▶ **Given text**:
————————
Computer buffs and admirers of technology rushed to Apple shops from New York to Australia on Thursday to mourn Steve Jobs, praising him as a visionary who transformed the daily activities of countless millions.

Flags outside Apple's headquarters at 1 Infinite Loop in Cupertino, California, flew at half mast as mourners gathered on a nearby lawn. Distraught Apple fans left flowers and a man played the bagpipes.

In my mind there is no difference between him and a Pasteur, said Chitra Abdolzadeh, a healthcare worker in Cupertino, in reference to French chemist Louis Pasteur.

Ben Chess, 29, an engineer at an Internet company and a former Apple intern, drove to the Apple HQ from San Francisco after work to lay a bunch of flowers. It's the right thing to do, he said.

Jobs, who died on Wednesday aged 56, overturned the way users browse the Internet by giving them the iPod, iPhone and iPad. He had stepped down as chief executive of the world's largest technology company in August.

Computer fans in China seemed particularly moved.

I came here to see how they'll operate on the first day after they had lost Steve Jobs, Jin Yi, 27, said in China's biggest Apple store in Shanghai, which opened last month.

I also came here to mourn in my own way. It is such a pity today. He created these gadgets that changed people's perceptions of machines. But he did not manage to witness the last step in which, through his gadgets, people's lives can be effectively fused with these machines.
————————
▶ **Raw data**:

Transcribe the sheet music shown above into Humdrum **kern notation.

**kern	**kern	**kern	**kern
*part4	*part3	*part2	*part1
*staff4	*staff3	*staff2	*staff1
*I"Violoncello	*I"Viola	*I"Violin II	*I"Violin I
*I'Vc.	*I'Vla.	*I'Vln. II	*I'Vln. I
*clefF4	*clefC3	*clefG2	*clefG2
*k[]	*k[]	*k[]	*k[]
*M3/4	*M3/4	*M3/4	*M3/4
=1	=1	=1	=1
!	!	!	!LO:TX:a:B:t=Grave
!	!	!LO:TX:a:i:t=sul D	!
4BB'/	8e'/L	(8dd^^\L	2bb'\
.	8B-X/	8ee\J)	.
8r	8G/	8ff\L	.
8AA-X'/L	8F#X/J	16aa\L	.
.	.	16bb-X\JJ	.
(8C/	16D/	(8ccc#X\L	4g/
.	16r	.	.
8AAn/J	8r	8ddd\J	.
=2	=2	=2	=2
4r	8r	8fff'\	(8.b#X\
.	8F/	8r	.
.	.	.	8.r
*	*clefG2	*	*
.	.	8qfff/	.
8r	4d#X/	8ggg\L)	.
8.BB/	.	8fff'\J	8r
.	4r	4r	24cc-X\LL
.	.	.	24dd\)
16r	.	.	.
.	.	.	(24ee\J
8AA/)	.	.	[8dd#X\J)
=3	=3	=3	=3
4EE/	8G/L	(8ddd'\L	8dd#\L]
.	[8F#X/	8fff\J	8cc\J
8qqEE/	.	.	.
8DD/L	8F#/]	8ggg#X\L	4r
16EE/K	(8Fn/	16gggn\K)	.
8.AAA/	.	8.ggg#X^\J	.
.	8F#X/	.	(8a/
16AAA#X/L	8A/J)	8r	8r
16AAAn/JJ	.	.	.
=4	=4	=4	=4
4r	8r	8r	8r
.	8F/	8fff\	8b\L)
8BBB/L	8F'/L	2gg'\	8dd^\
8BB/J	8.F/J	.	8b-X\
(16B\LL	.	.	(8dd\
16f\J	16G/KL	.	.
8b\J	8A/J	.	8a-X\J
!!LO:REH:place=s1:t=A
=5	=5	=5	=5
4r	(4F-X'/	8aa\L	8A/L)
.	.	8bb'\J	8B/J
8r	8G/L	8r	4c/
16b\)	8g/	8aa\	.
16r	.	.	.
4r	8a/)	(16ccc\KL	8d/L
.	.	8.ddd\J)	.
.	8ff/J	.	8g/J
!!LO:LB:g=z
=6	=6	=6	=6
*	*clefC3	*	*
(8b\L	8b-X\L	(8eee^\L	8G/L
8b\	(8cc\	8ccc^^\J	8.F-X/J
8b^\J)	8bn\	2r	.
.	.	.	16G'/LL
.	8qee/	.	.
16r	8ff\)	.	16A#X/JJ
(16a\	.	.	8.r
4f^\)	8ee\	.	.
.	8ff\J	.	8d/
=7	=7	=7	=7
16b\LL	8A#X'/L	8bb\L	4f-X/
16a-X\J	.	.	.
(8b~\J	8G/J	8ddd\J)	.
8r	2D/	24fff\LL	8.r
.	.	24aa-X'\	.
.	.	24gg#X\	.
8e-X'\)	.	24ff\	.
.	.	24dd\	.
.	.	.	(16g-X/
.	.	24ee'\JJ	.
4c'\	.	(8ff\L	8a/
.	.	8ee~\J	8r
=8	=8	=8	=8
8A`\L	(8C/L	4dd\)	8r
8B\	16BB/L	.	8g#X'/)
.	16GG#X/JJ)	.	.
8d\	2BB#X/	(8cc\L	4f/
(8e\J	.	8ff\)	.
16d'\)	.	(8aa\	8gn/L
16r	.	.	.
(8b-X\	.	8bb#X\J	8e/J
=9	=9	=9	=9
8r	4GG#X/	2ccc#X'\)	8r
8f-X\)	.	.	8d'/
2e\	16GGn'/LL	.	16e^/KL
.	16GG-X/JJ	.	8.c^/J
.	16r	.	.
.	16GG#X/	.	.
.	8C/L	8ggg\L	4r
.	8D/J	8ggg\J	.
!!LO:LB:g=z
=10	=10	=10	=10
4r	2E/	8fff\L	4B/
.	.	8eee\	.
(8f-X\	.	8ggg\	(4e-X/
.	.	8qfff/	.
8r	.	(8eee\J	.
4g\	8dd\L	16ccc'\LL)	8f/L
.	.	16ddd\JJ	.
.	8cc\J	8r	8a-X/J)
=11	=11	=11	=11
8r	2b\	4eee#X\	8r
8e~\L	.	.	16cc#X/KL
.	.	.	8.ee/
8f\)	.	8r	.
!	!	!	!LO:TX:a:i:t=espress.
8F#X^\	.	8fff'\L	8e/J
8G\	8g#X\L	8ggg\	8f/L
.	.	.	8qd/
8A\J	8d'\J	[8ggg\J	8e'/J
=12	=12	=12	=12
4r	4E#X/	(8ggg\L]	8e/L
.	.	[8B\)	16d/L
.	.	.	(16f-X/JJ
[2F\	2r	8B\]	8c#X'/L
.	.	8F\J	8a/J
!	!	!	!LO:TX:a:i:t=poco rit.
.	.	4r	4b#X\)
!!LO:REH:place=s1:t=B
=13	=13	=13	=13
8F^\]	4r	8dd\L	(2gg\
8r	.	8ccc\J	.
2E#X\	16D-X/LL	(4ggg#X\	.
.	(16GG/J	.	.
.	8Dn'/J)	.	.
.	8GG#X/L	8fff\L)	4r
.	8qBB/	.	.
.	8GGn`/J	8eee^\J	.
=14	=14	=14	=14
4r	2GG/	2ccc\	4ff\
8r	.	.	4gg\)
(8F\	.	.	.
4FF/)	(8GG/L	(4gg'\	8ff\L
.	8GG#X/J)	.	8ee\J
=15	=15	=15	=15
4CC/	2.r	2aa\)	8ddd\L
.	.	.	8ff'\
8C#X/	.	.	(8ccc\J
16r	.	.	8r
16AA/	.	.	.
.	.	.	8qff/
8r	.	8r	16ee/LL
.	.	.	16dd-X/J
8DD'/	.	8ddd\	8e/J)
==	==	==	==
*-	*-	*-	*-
————————
▶ **Tasks to perform**:
A. According to the article about people mourning Steve Jobs, how old was Jobs when he died?
B. Name every person the article about people mourning Steve Jobs quotes by name, other than Jobs himself.
C. Pick up the article about people mourning Steve Jobs after its last sentence and write the next few paragraphs.

▶ **Answers below**:
A. He was 56.

B. Chitra Abdolzadeh, Ben Chess, and Jin Yi.

C.
FLOWERS, GREETING CARDS, FLIERS

In Hong Kong, Charanchee Chiu laid a single sunflower and white rose in front of the city center Apple store.

I am sad. I think he should have lived longer, he said, acknowledging that he had sent messages to Jobs to advise him on health and Tai Chi, the Chinese form of martial arts reputed to improve practitioners' well-being.

At the downtown San Francisco Apple store, people held pictures of Jobs aloft on iPads and taped greeting cards and post-it notes to the store window saying thank you Steve and I hate cancer. Candles and red apples were placed outside.

Store employee Cory Moll described Jobs as a personal inspiration. We're lucky to have had him for as long as we did, said Moll, holding an iPad displaying a quote in memorial to Jobs.

What he's done for us as a culture, it resonates uniquely in every person. Even if they never use an Apple product, the impact they have had is so far-reaching.

Across the country in New York City, an impromptu memorial made from fliers featuring pictures of Jobs was erected outside a 24-hour Apple store on Manhattan's Fifth Avenue, with mourners snapping photos of it on their iPhones.

We will miss you Steve, RIP. Thank you for your vision, read one flier.

Business professor Gary Hamel said he left for the store as soon as he found out about Jobs' death.

As soon as I heard the news, I came out to this Apple store to pay my respects, he said, clutching the power cord he had just bought inside. I saw tears in some people's eyes.

Outside an Apple store in New York's SoHo neighborhood, two men laid candles, bouquets of flowers, an apple and, for a while, placed an iPod Touch on the ground.

At a Boston store, student Angelos Nicolaou said Jobs had inspired us to be rebels and challenge the status quo. I hope there will be more leaders like him. It seems like the world is running out of them.

In Sydney, Australia, lawyer George Raptis, who was five years old when he first used a Macintosh computer, made his way to the glass-paneled Apple store when he heard the news.

He's changed the face of computing, he said. There will only ever be one Steve Jobs.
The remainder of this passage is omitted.